Acknowledging the fact that perceived usefulness of medical information is a function of its relevance, validity, and the effort involved in searching for it, Sintchenko et al. (2004) noted that physicians often “choose not to use available evidence at the time of decision making but rely on what they know and choose the strategy requiring least effort” (p. 75). Hence clinicians’ attitudes and the environment in which decisions are made influence the overall acceptance and adoption of decision support tools (Sintchenko et al., 2004; Toth-Pal et al., 2008). It is therefore recommended that the development and deployment of the CDSS should fit the workflow of clinicians so as to ensure that the system is enabling without constraining (Ash, Gorman, Lavelle, & Payne, 2003; Bonney, 2009).
6. Discussion and conclusion
In a qualitative study conducted to explore general practitioners’ (GPs) handling of a CDSS during the implementation process, Toth-Pal et al. (2008) found that despite their benefits in medicine, CDSS are rarely used in clinical practice. Toth-Pal et al. (2008) attributed CDSS barriers to “limited computer skills, shortage of time during consultation, problems with interpreting the recommendations given, and the GPs’ concerns about patient reactions” (p. 40).
Moreover, in an analysis of 70 randomized controlled trial, Kawamoto et al. (2005) found that successful implementation of CDSS should “(a) provide decision support automatically as part of clinician workflow, (b) deliver decision support at the time and location of decision making, (c) provide actionable recommendations, and (d) use a computer to generate the decision support” (p. 771). These four recommendations seem to support the overall use of CDSS in improving the quality of clinical care. They also make it easier for clinicians to use CDSS thereby minimising the effort required by clinicians to receive and act on system recommendations (Kawamoto et al., 2005). The development of CDSS should also utilize health information standards so as to ensure its interoperability with other legacy systems and support distributed computing (Bonney, 2009).

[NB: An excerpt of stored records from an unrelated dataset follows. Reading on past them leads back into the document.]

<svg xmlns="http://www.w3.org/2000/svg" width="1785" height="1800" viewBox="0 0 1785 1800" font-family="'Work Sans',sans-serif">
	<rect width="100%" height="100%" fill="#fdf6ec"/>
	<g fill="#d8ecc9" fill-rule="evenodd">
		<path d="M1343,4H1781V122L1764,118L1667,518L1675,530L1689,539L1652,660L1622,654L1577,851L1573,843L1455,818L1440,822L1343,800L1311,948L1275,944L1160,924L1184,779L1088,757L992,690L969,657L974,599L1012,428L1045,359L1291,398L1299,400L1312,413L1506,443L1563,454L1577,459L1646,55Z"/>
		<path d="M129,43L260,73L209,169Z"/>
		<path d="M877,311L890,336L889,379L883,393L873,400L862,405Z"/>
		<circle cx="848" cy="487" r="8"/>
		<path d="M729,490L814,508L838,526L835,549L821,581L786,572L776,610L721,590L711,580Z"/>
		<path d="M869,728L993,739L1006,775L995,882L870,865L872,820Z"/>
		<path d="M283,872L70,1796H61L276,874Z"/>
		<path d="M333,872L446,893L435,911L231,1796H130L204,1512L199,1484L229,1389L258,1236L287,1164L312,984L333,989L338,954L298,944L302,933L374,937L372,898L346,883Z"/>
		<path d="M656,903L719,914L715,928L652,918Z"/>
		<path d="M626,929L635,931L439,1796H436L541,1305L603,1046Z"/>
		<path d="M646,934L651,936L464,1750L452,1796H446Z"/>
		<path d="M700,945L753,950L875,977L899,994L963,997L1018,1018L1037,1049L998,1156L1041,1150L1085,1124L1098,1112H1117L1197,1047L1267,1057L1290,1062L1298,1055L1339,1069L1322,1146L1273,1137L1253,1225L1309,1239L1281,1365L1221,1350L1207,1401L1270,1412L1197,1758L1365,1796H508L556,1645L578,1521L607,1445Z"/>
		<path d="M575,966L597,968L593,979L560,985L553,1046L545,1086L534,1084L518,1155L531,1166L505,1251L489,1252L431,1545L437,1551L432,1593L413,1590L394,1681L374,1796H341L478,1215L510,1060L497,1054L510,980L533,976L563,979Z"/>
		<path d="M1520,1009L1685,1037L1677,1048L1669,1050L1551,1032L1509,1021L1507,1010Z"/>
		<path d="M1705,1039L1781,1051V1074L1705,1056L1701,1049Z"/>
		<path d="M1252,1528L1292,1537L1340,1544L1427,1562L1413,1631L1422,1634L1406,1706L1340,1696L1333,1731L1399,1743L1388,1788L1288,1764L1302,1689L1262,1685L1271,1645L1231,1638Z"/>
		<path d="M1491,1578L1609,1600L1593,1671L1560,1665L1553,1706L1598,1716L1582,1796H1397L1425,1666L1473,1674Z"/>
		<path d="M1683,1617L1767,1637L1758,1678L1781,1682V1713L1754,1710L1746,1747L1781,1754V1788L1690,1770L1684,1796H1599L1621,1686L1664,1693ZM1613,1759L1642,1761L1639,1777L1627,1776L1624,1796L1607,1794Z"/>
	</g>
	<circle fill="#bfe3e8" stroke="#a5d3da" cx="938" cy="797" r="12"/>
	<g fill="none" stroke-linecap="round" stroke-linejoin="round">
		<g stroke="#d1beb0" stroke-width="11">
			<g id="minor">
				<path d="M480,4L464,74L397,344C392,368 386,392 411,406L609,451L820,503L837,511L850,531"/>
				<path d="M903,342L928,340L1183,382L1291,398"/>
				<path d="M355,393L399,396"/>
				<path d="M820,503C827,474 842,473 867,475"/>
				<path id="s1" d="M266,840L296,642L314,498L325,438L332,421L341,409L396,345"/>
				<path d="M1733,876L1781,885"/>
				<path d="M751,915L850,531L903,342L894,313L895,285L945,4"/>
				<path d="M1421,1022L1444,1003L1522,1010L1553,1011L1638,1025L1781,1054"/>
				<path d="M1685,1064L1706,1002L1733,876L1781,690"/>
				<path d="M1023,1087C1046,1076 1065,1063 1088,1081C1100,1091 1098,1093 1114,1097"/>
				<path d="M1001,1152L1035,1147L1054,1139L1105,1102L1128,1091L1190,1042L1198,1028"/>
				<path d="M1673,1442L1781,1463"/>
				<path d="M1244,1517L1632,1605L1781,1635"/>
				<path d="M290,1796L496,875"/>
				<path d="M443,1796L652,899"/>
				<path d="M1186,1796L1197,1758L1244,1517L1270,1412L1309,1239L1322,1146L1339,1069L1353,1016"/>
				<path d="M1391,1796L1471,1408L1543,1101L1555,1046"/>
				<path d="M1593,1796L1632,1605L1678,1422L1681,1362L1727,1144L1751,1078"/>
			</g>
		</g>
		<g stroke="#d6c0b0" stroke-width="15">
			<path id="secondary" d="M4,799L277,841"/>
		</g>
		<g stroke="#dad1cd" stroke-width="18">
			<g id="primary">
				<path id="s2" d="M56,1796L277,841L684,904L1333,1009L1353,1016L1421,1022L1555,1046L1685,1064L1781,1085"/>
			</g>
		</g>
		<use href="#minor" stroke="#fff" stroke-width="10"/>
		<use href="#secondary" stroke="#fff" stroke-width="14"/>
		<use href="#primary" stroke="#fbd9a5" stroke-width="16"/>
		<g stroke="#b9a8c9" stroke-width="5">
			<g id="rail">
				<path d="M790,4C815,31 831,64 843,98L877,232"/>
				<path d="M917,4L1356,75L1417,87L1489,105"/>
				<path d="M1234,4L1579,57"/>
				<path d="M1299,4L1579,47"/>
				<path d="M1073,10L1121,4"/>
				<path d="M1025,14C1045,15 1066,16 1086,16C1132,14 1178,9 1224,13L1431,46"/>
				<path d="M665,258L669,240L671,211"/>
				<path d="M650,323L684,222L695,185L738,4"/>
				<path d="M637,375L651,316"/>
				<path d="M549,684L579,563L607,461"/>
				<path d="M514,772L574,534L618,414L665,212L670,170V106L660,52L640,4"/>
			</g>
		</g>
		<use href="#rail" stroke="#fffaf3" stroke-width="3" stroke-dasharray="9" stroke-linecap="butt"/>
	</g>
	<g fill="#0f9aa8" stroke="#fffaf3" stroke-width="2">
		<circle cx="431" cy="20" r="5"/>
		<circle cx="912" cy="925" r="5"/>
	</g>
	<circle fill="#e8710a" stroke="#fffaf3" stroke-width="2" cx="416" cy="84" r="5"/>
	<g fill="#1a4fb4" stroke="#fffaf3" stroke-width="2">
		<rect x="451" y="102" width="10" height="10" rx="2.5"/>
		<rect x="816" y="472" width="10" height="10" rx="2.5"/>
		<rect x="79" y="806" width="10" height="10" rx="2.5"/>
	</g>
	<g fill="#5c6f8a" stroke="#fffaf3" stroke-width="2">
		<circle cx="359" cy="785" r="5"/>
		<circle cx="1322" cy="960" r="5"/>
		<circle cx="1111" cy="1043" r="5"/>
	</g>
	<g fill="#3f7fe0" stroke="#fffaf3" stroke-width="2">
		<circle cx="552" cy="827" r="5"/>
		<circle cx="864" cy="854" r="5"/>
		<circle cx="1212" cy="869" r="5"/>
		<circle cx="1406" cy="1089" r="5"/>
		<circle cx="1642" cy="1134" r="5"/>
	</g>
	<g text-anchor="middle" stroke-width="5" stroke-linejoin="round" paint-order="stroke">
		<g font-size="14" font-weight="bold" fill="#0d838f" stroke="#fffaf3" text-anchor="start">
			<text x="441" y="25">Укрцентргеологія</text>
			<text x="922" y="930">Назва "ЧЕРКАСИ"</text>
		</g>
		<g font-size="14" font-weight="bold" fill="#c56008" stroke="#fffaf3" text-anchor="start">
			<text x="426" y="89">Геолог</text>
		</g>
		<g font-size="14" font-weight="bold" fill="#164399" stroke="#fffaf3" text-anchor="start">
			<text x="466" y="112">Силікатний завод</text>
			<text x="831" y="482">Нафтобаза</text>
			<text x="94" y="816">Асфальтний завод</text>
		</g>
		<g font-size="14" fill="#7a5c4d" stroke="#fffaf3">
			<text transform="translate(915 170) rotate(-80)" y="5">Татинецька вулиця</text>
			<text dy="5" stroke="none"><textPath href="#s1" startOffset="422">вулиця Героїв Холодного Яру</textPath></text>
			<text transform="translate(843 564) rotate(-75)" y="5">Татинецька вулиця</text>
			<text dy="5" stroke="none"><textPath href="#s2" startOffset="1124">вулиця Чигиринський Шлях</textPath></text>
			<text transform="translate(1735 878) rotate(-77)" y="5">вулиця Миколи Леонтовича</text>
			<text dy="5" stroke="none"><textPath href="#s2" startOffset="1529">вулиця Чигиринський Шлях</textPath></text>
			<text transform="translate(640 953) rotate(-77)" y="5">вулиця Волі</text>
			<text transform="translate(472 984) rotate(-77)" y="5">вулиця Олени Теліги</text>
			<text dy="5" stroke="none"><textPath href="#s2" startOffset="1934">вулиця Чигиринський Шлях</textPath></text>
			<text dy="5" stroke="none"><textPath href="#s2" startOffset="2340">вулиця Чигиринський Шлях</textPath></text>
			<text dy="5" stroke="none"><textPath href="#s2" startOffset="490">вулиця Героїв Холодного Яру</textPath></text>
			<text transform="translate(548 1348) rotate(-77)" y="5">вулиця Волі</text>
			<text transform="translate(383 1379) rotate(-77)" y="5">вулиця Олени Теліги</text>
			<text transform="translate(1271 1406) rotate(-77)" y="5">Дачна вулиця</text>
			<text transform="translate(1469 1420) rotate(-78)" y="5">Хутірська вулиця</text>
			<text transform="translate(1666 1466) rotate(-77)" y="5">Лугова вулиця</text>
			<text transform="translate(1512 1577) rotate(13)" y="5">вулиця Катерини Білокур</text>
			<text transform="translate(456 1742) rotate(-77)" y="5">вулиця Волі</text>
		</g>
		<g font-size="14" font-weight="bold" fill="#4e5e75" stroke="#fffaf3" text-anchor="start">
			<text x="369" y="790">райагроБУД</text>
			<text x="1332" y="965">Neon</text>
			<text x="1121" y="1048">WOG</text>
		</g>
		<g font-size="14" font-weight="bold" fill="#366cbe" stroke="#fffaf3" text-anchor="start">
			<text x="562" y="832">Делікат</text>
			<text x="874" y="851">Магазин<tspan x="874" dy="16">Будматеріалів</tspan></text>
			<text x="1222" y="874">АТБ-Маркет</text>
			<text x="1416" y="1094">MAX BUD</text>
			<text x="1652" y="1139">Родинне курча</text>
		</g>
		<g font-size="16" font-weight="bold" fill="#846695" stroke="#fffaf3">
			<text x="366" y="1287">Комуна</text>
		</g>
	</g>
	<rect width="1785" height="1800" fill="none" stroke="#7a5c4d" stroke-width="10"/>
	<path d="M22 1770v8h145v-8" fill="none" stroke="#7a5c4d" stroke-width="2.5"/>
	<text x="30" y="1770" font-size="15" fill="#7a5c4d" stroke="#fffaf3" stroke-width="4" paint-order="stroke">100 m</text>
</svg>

This research has the potential to benefit healthcare providers and stakeholders in determining the significant impacts and risks of adopting CDSS in medical practice. With the impacts and risks presented in the paper, it is evident that the appropriate use CDSS with emerging technologies could enhance the adoption and acceptance rate of CDSS in clinical practice. Future research should therefore focus on how to integrate Business Intelligence (BI) into CDSS. This is because BI is emerging as the new frontier in data mining that will facilitate the extraction of both structured and unstructured datasets. It is also important that future research promote the rigorous testing of CDSS to provide high quality evidence about their clinical and economic impacts on healthcare delivery (Pearson et al., 2009).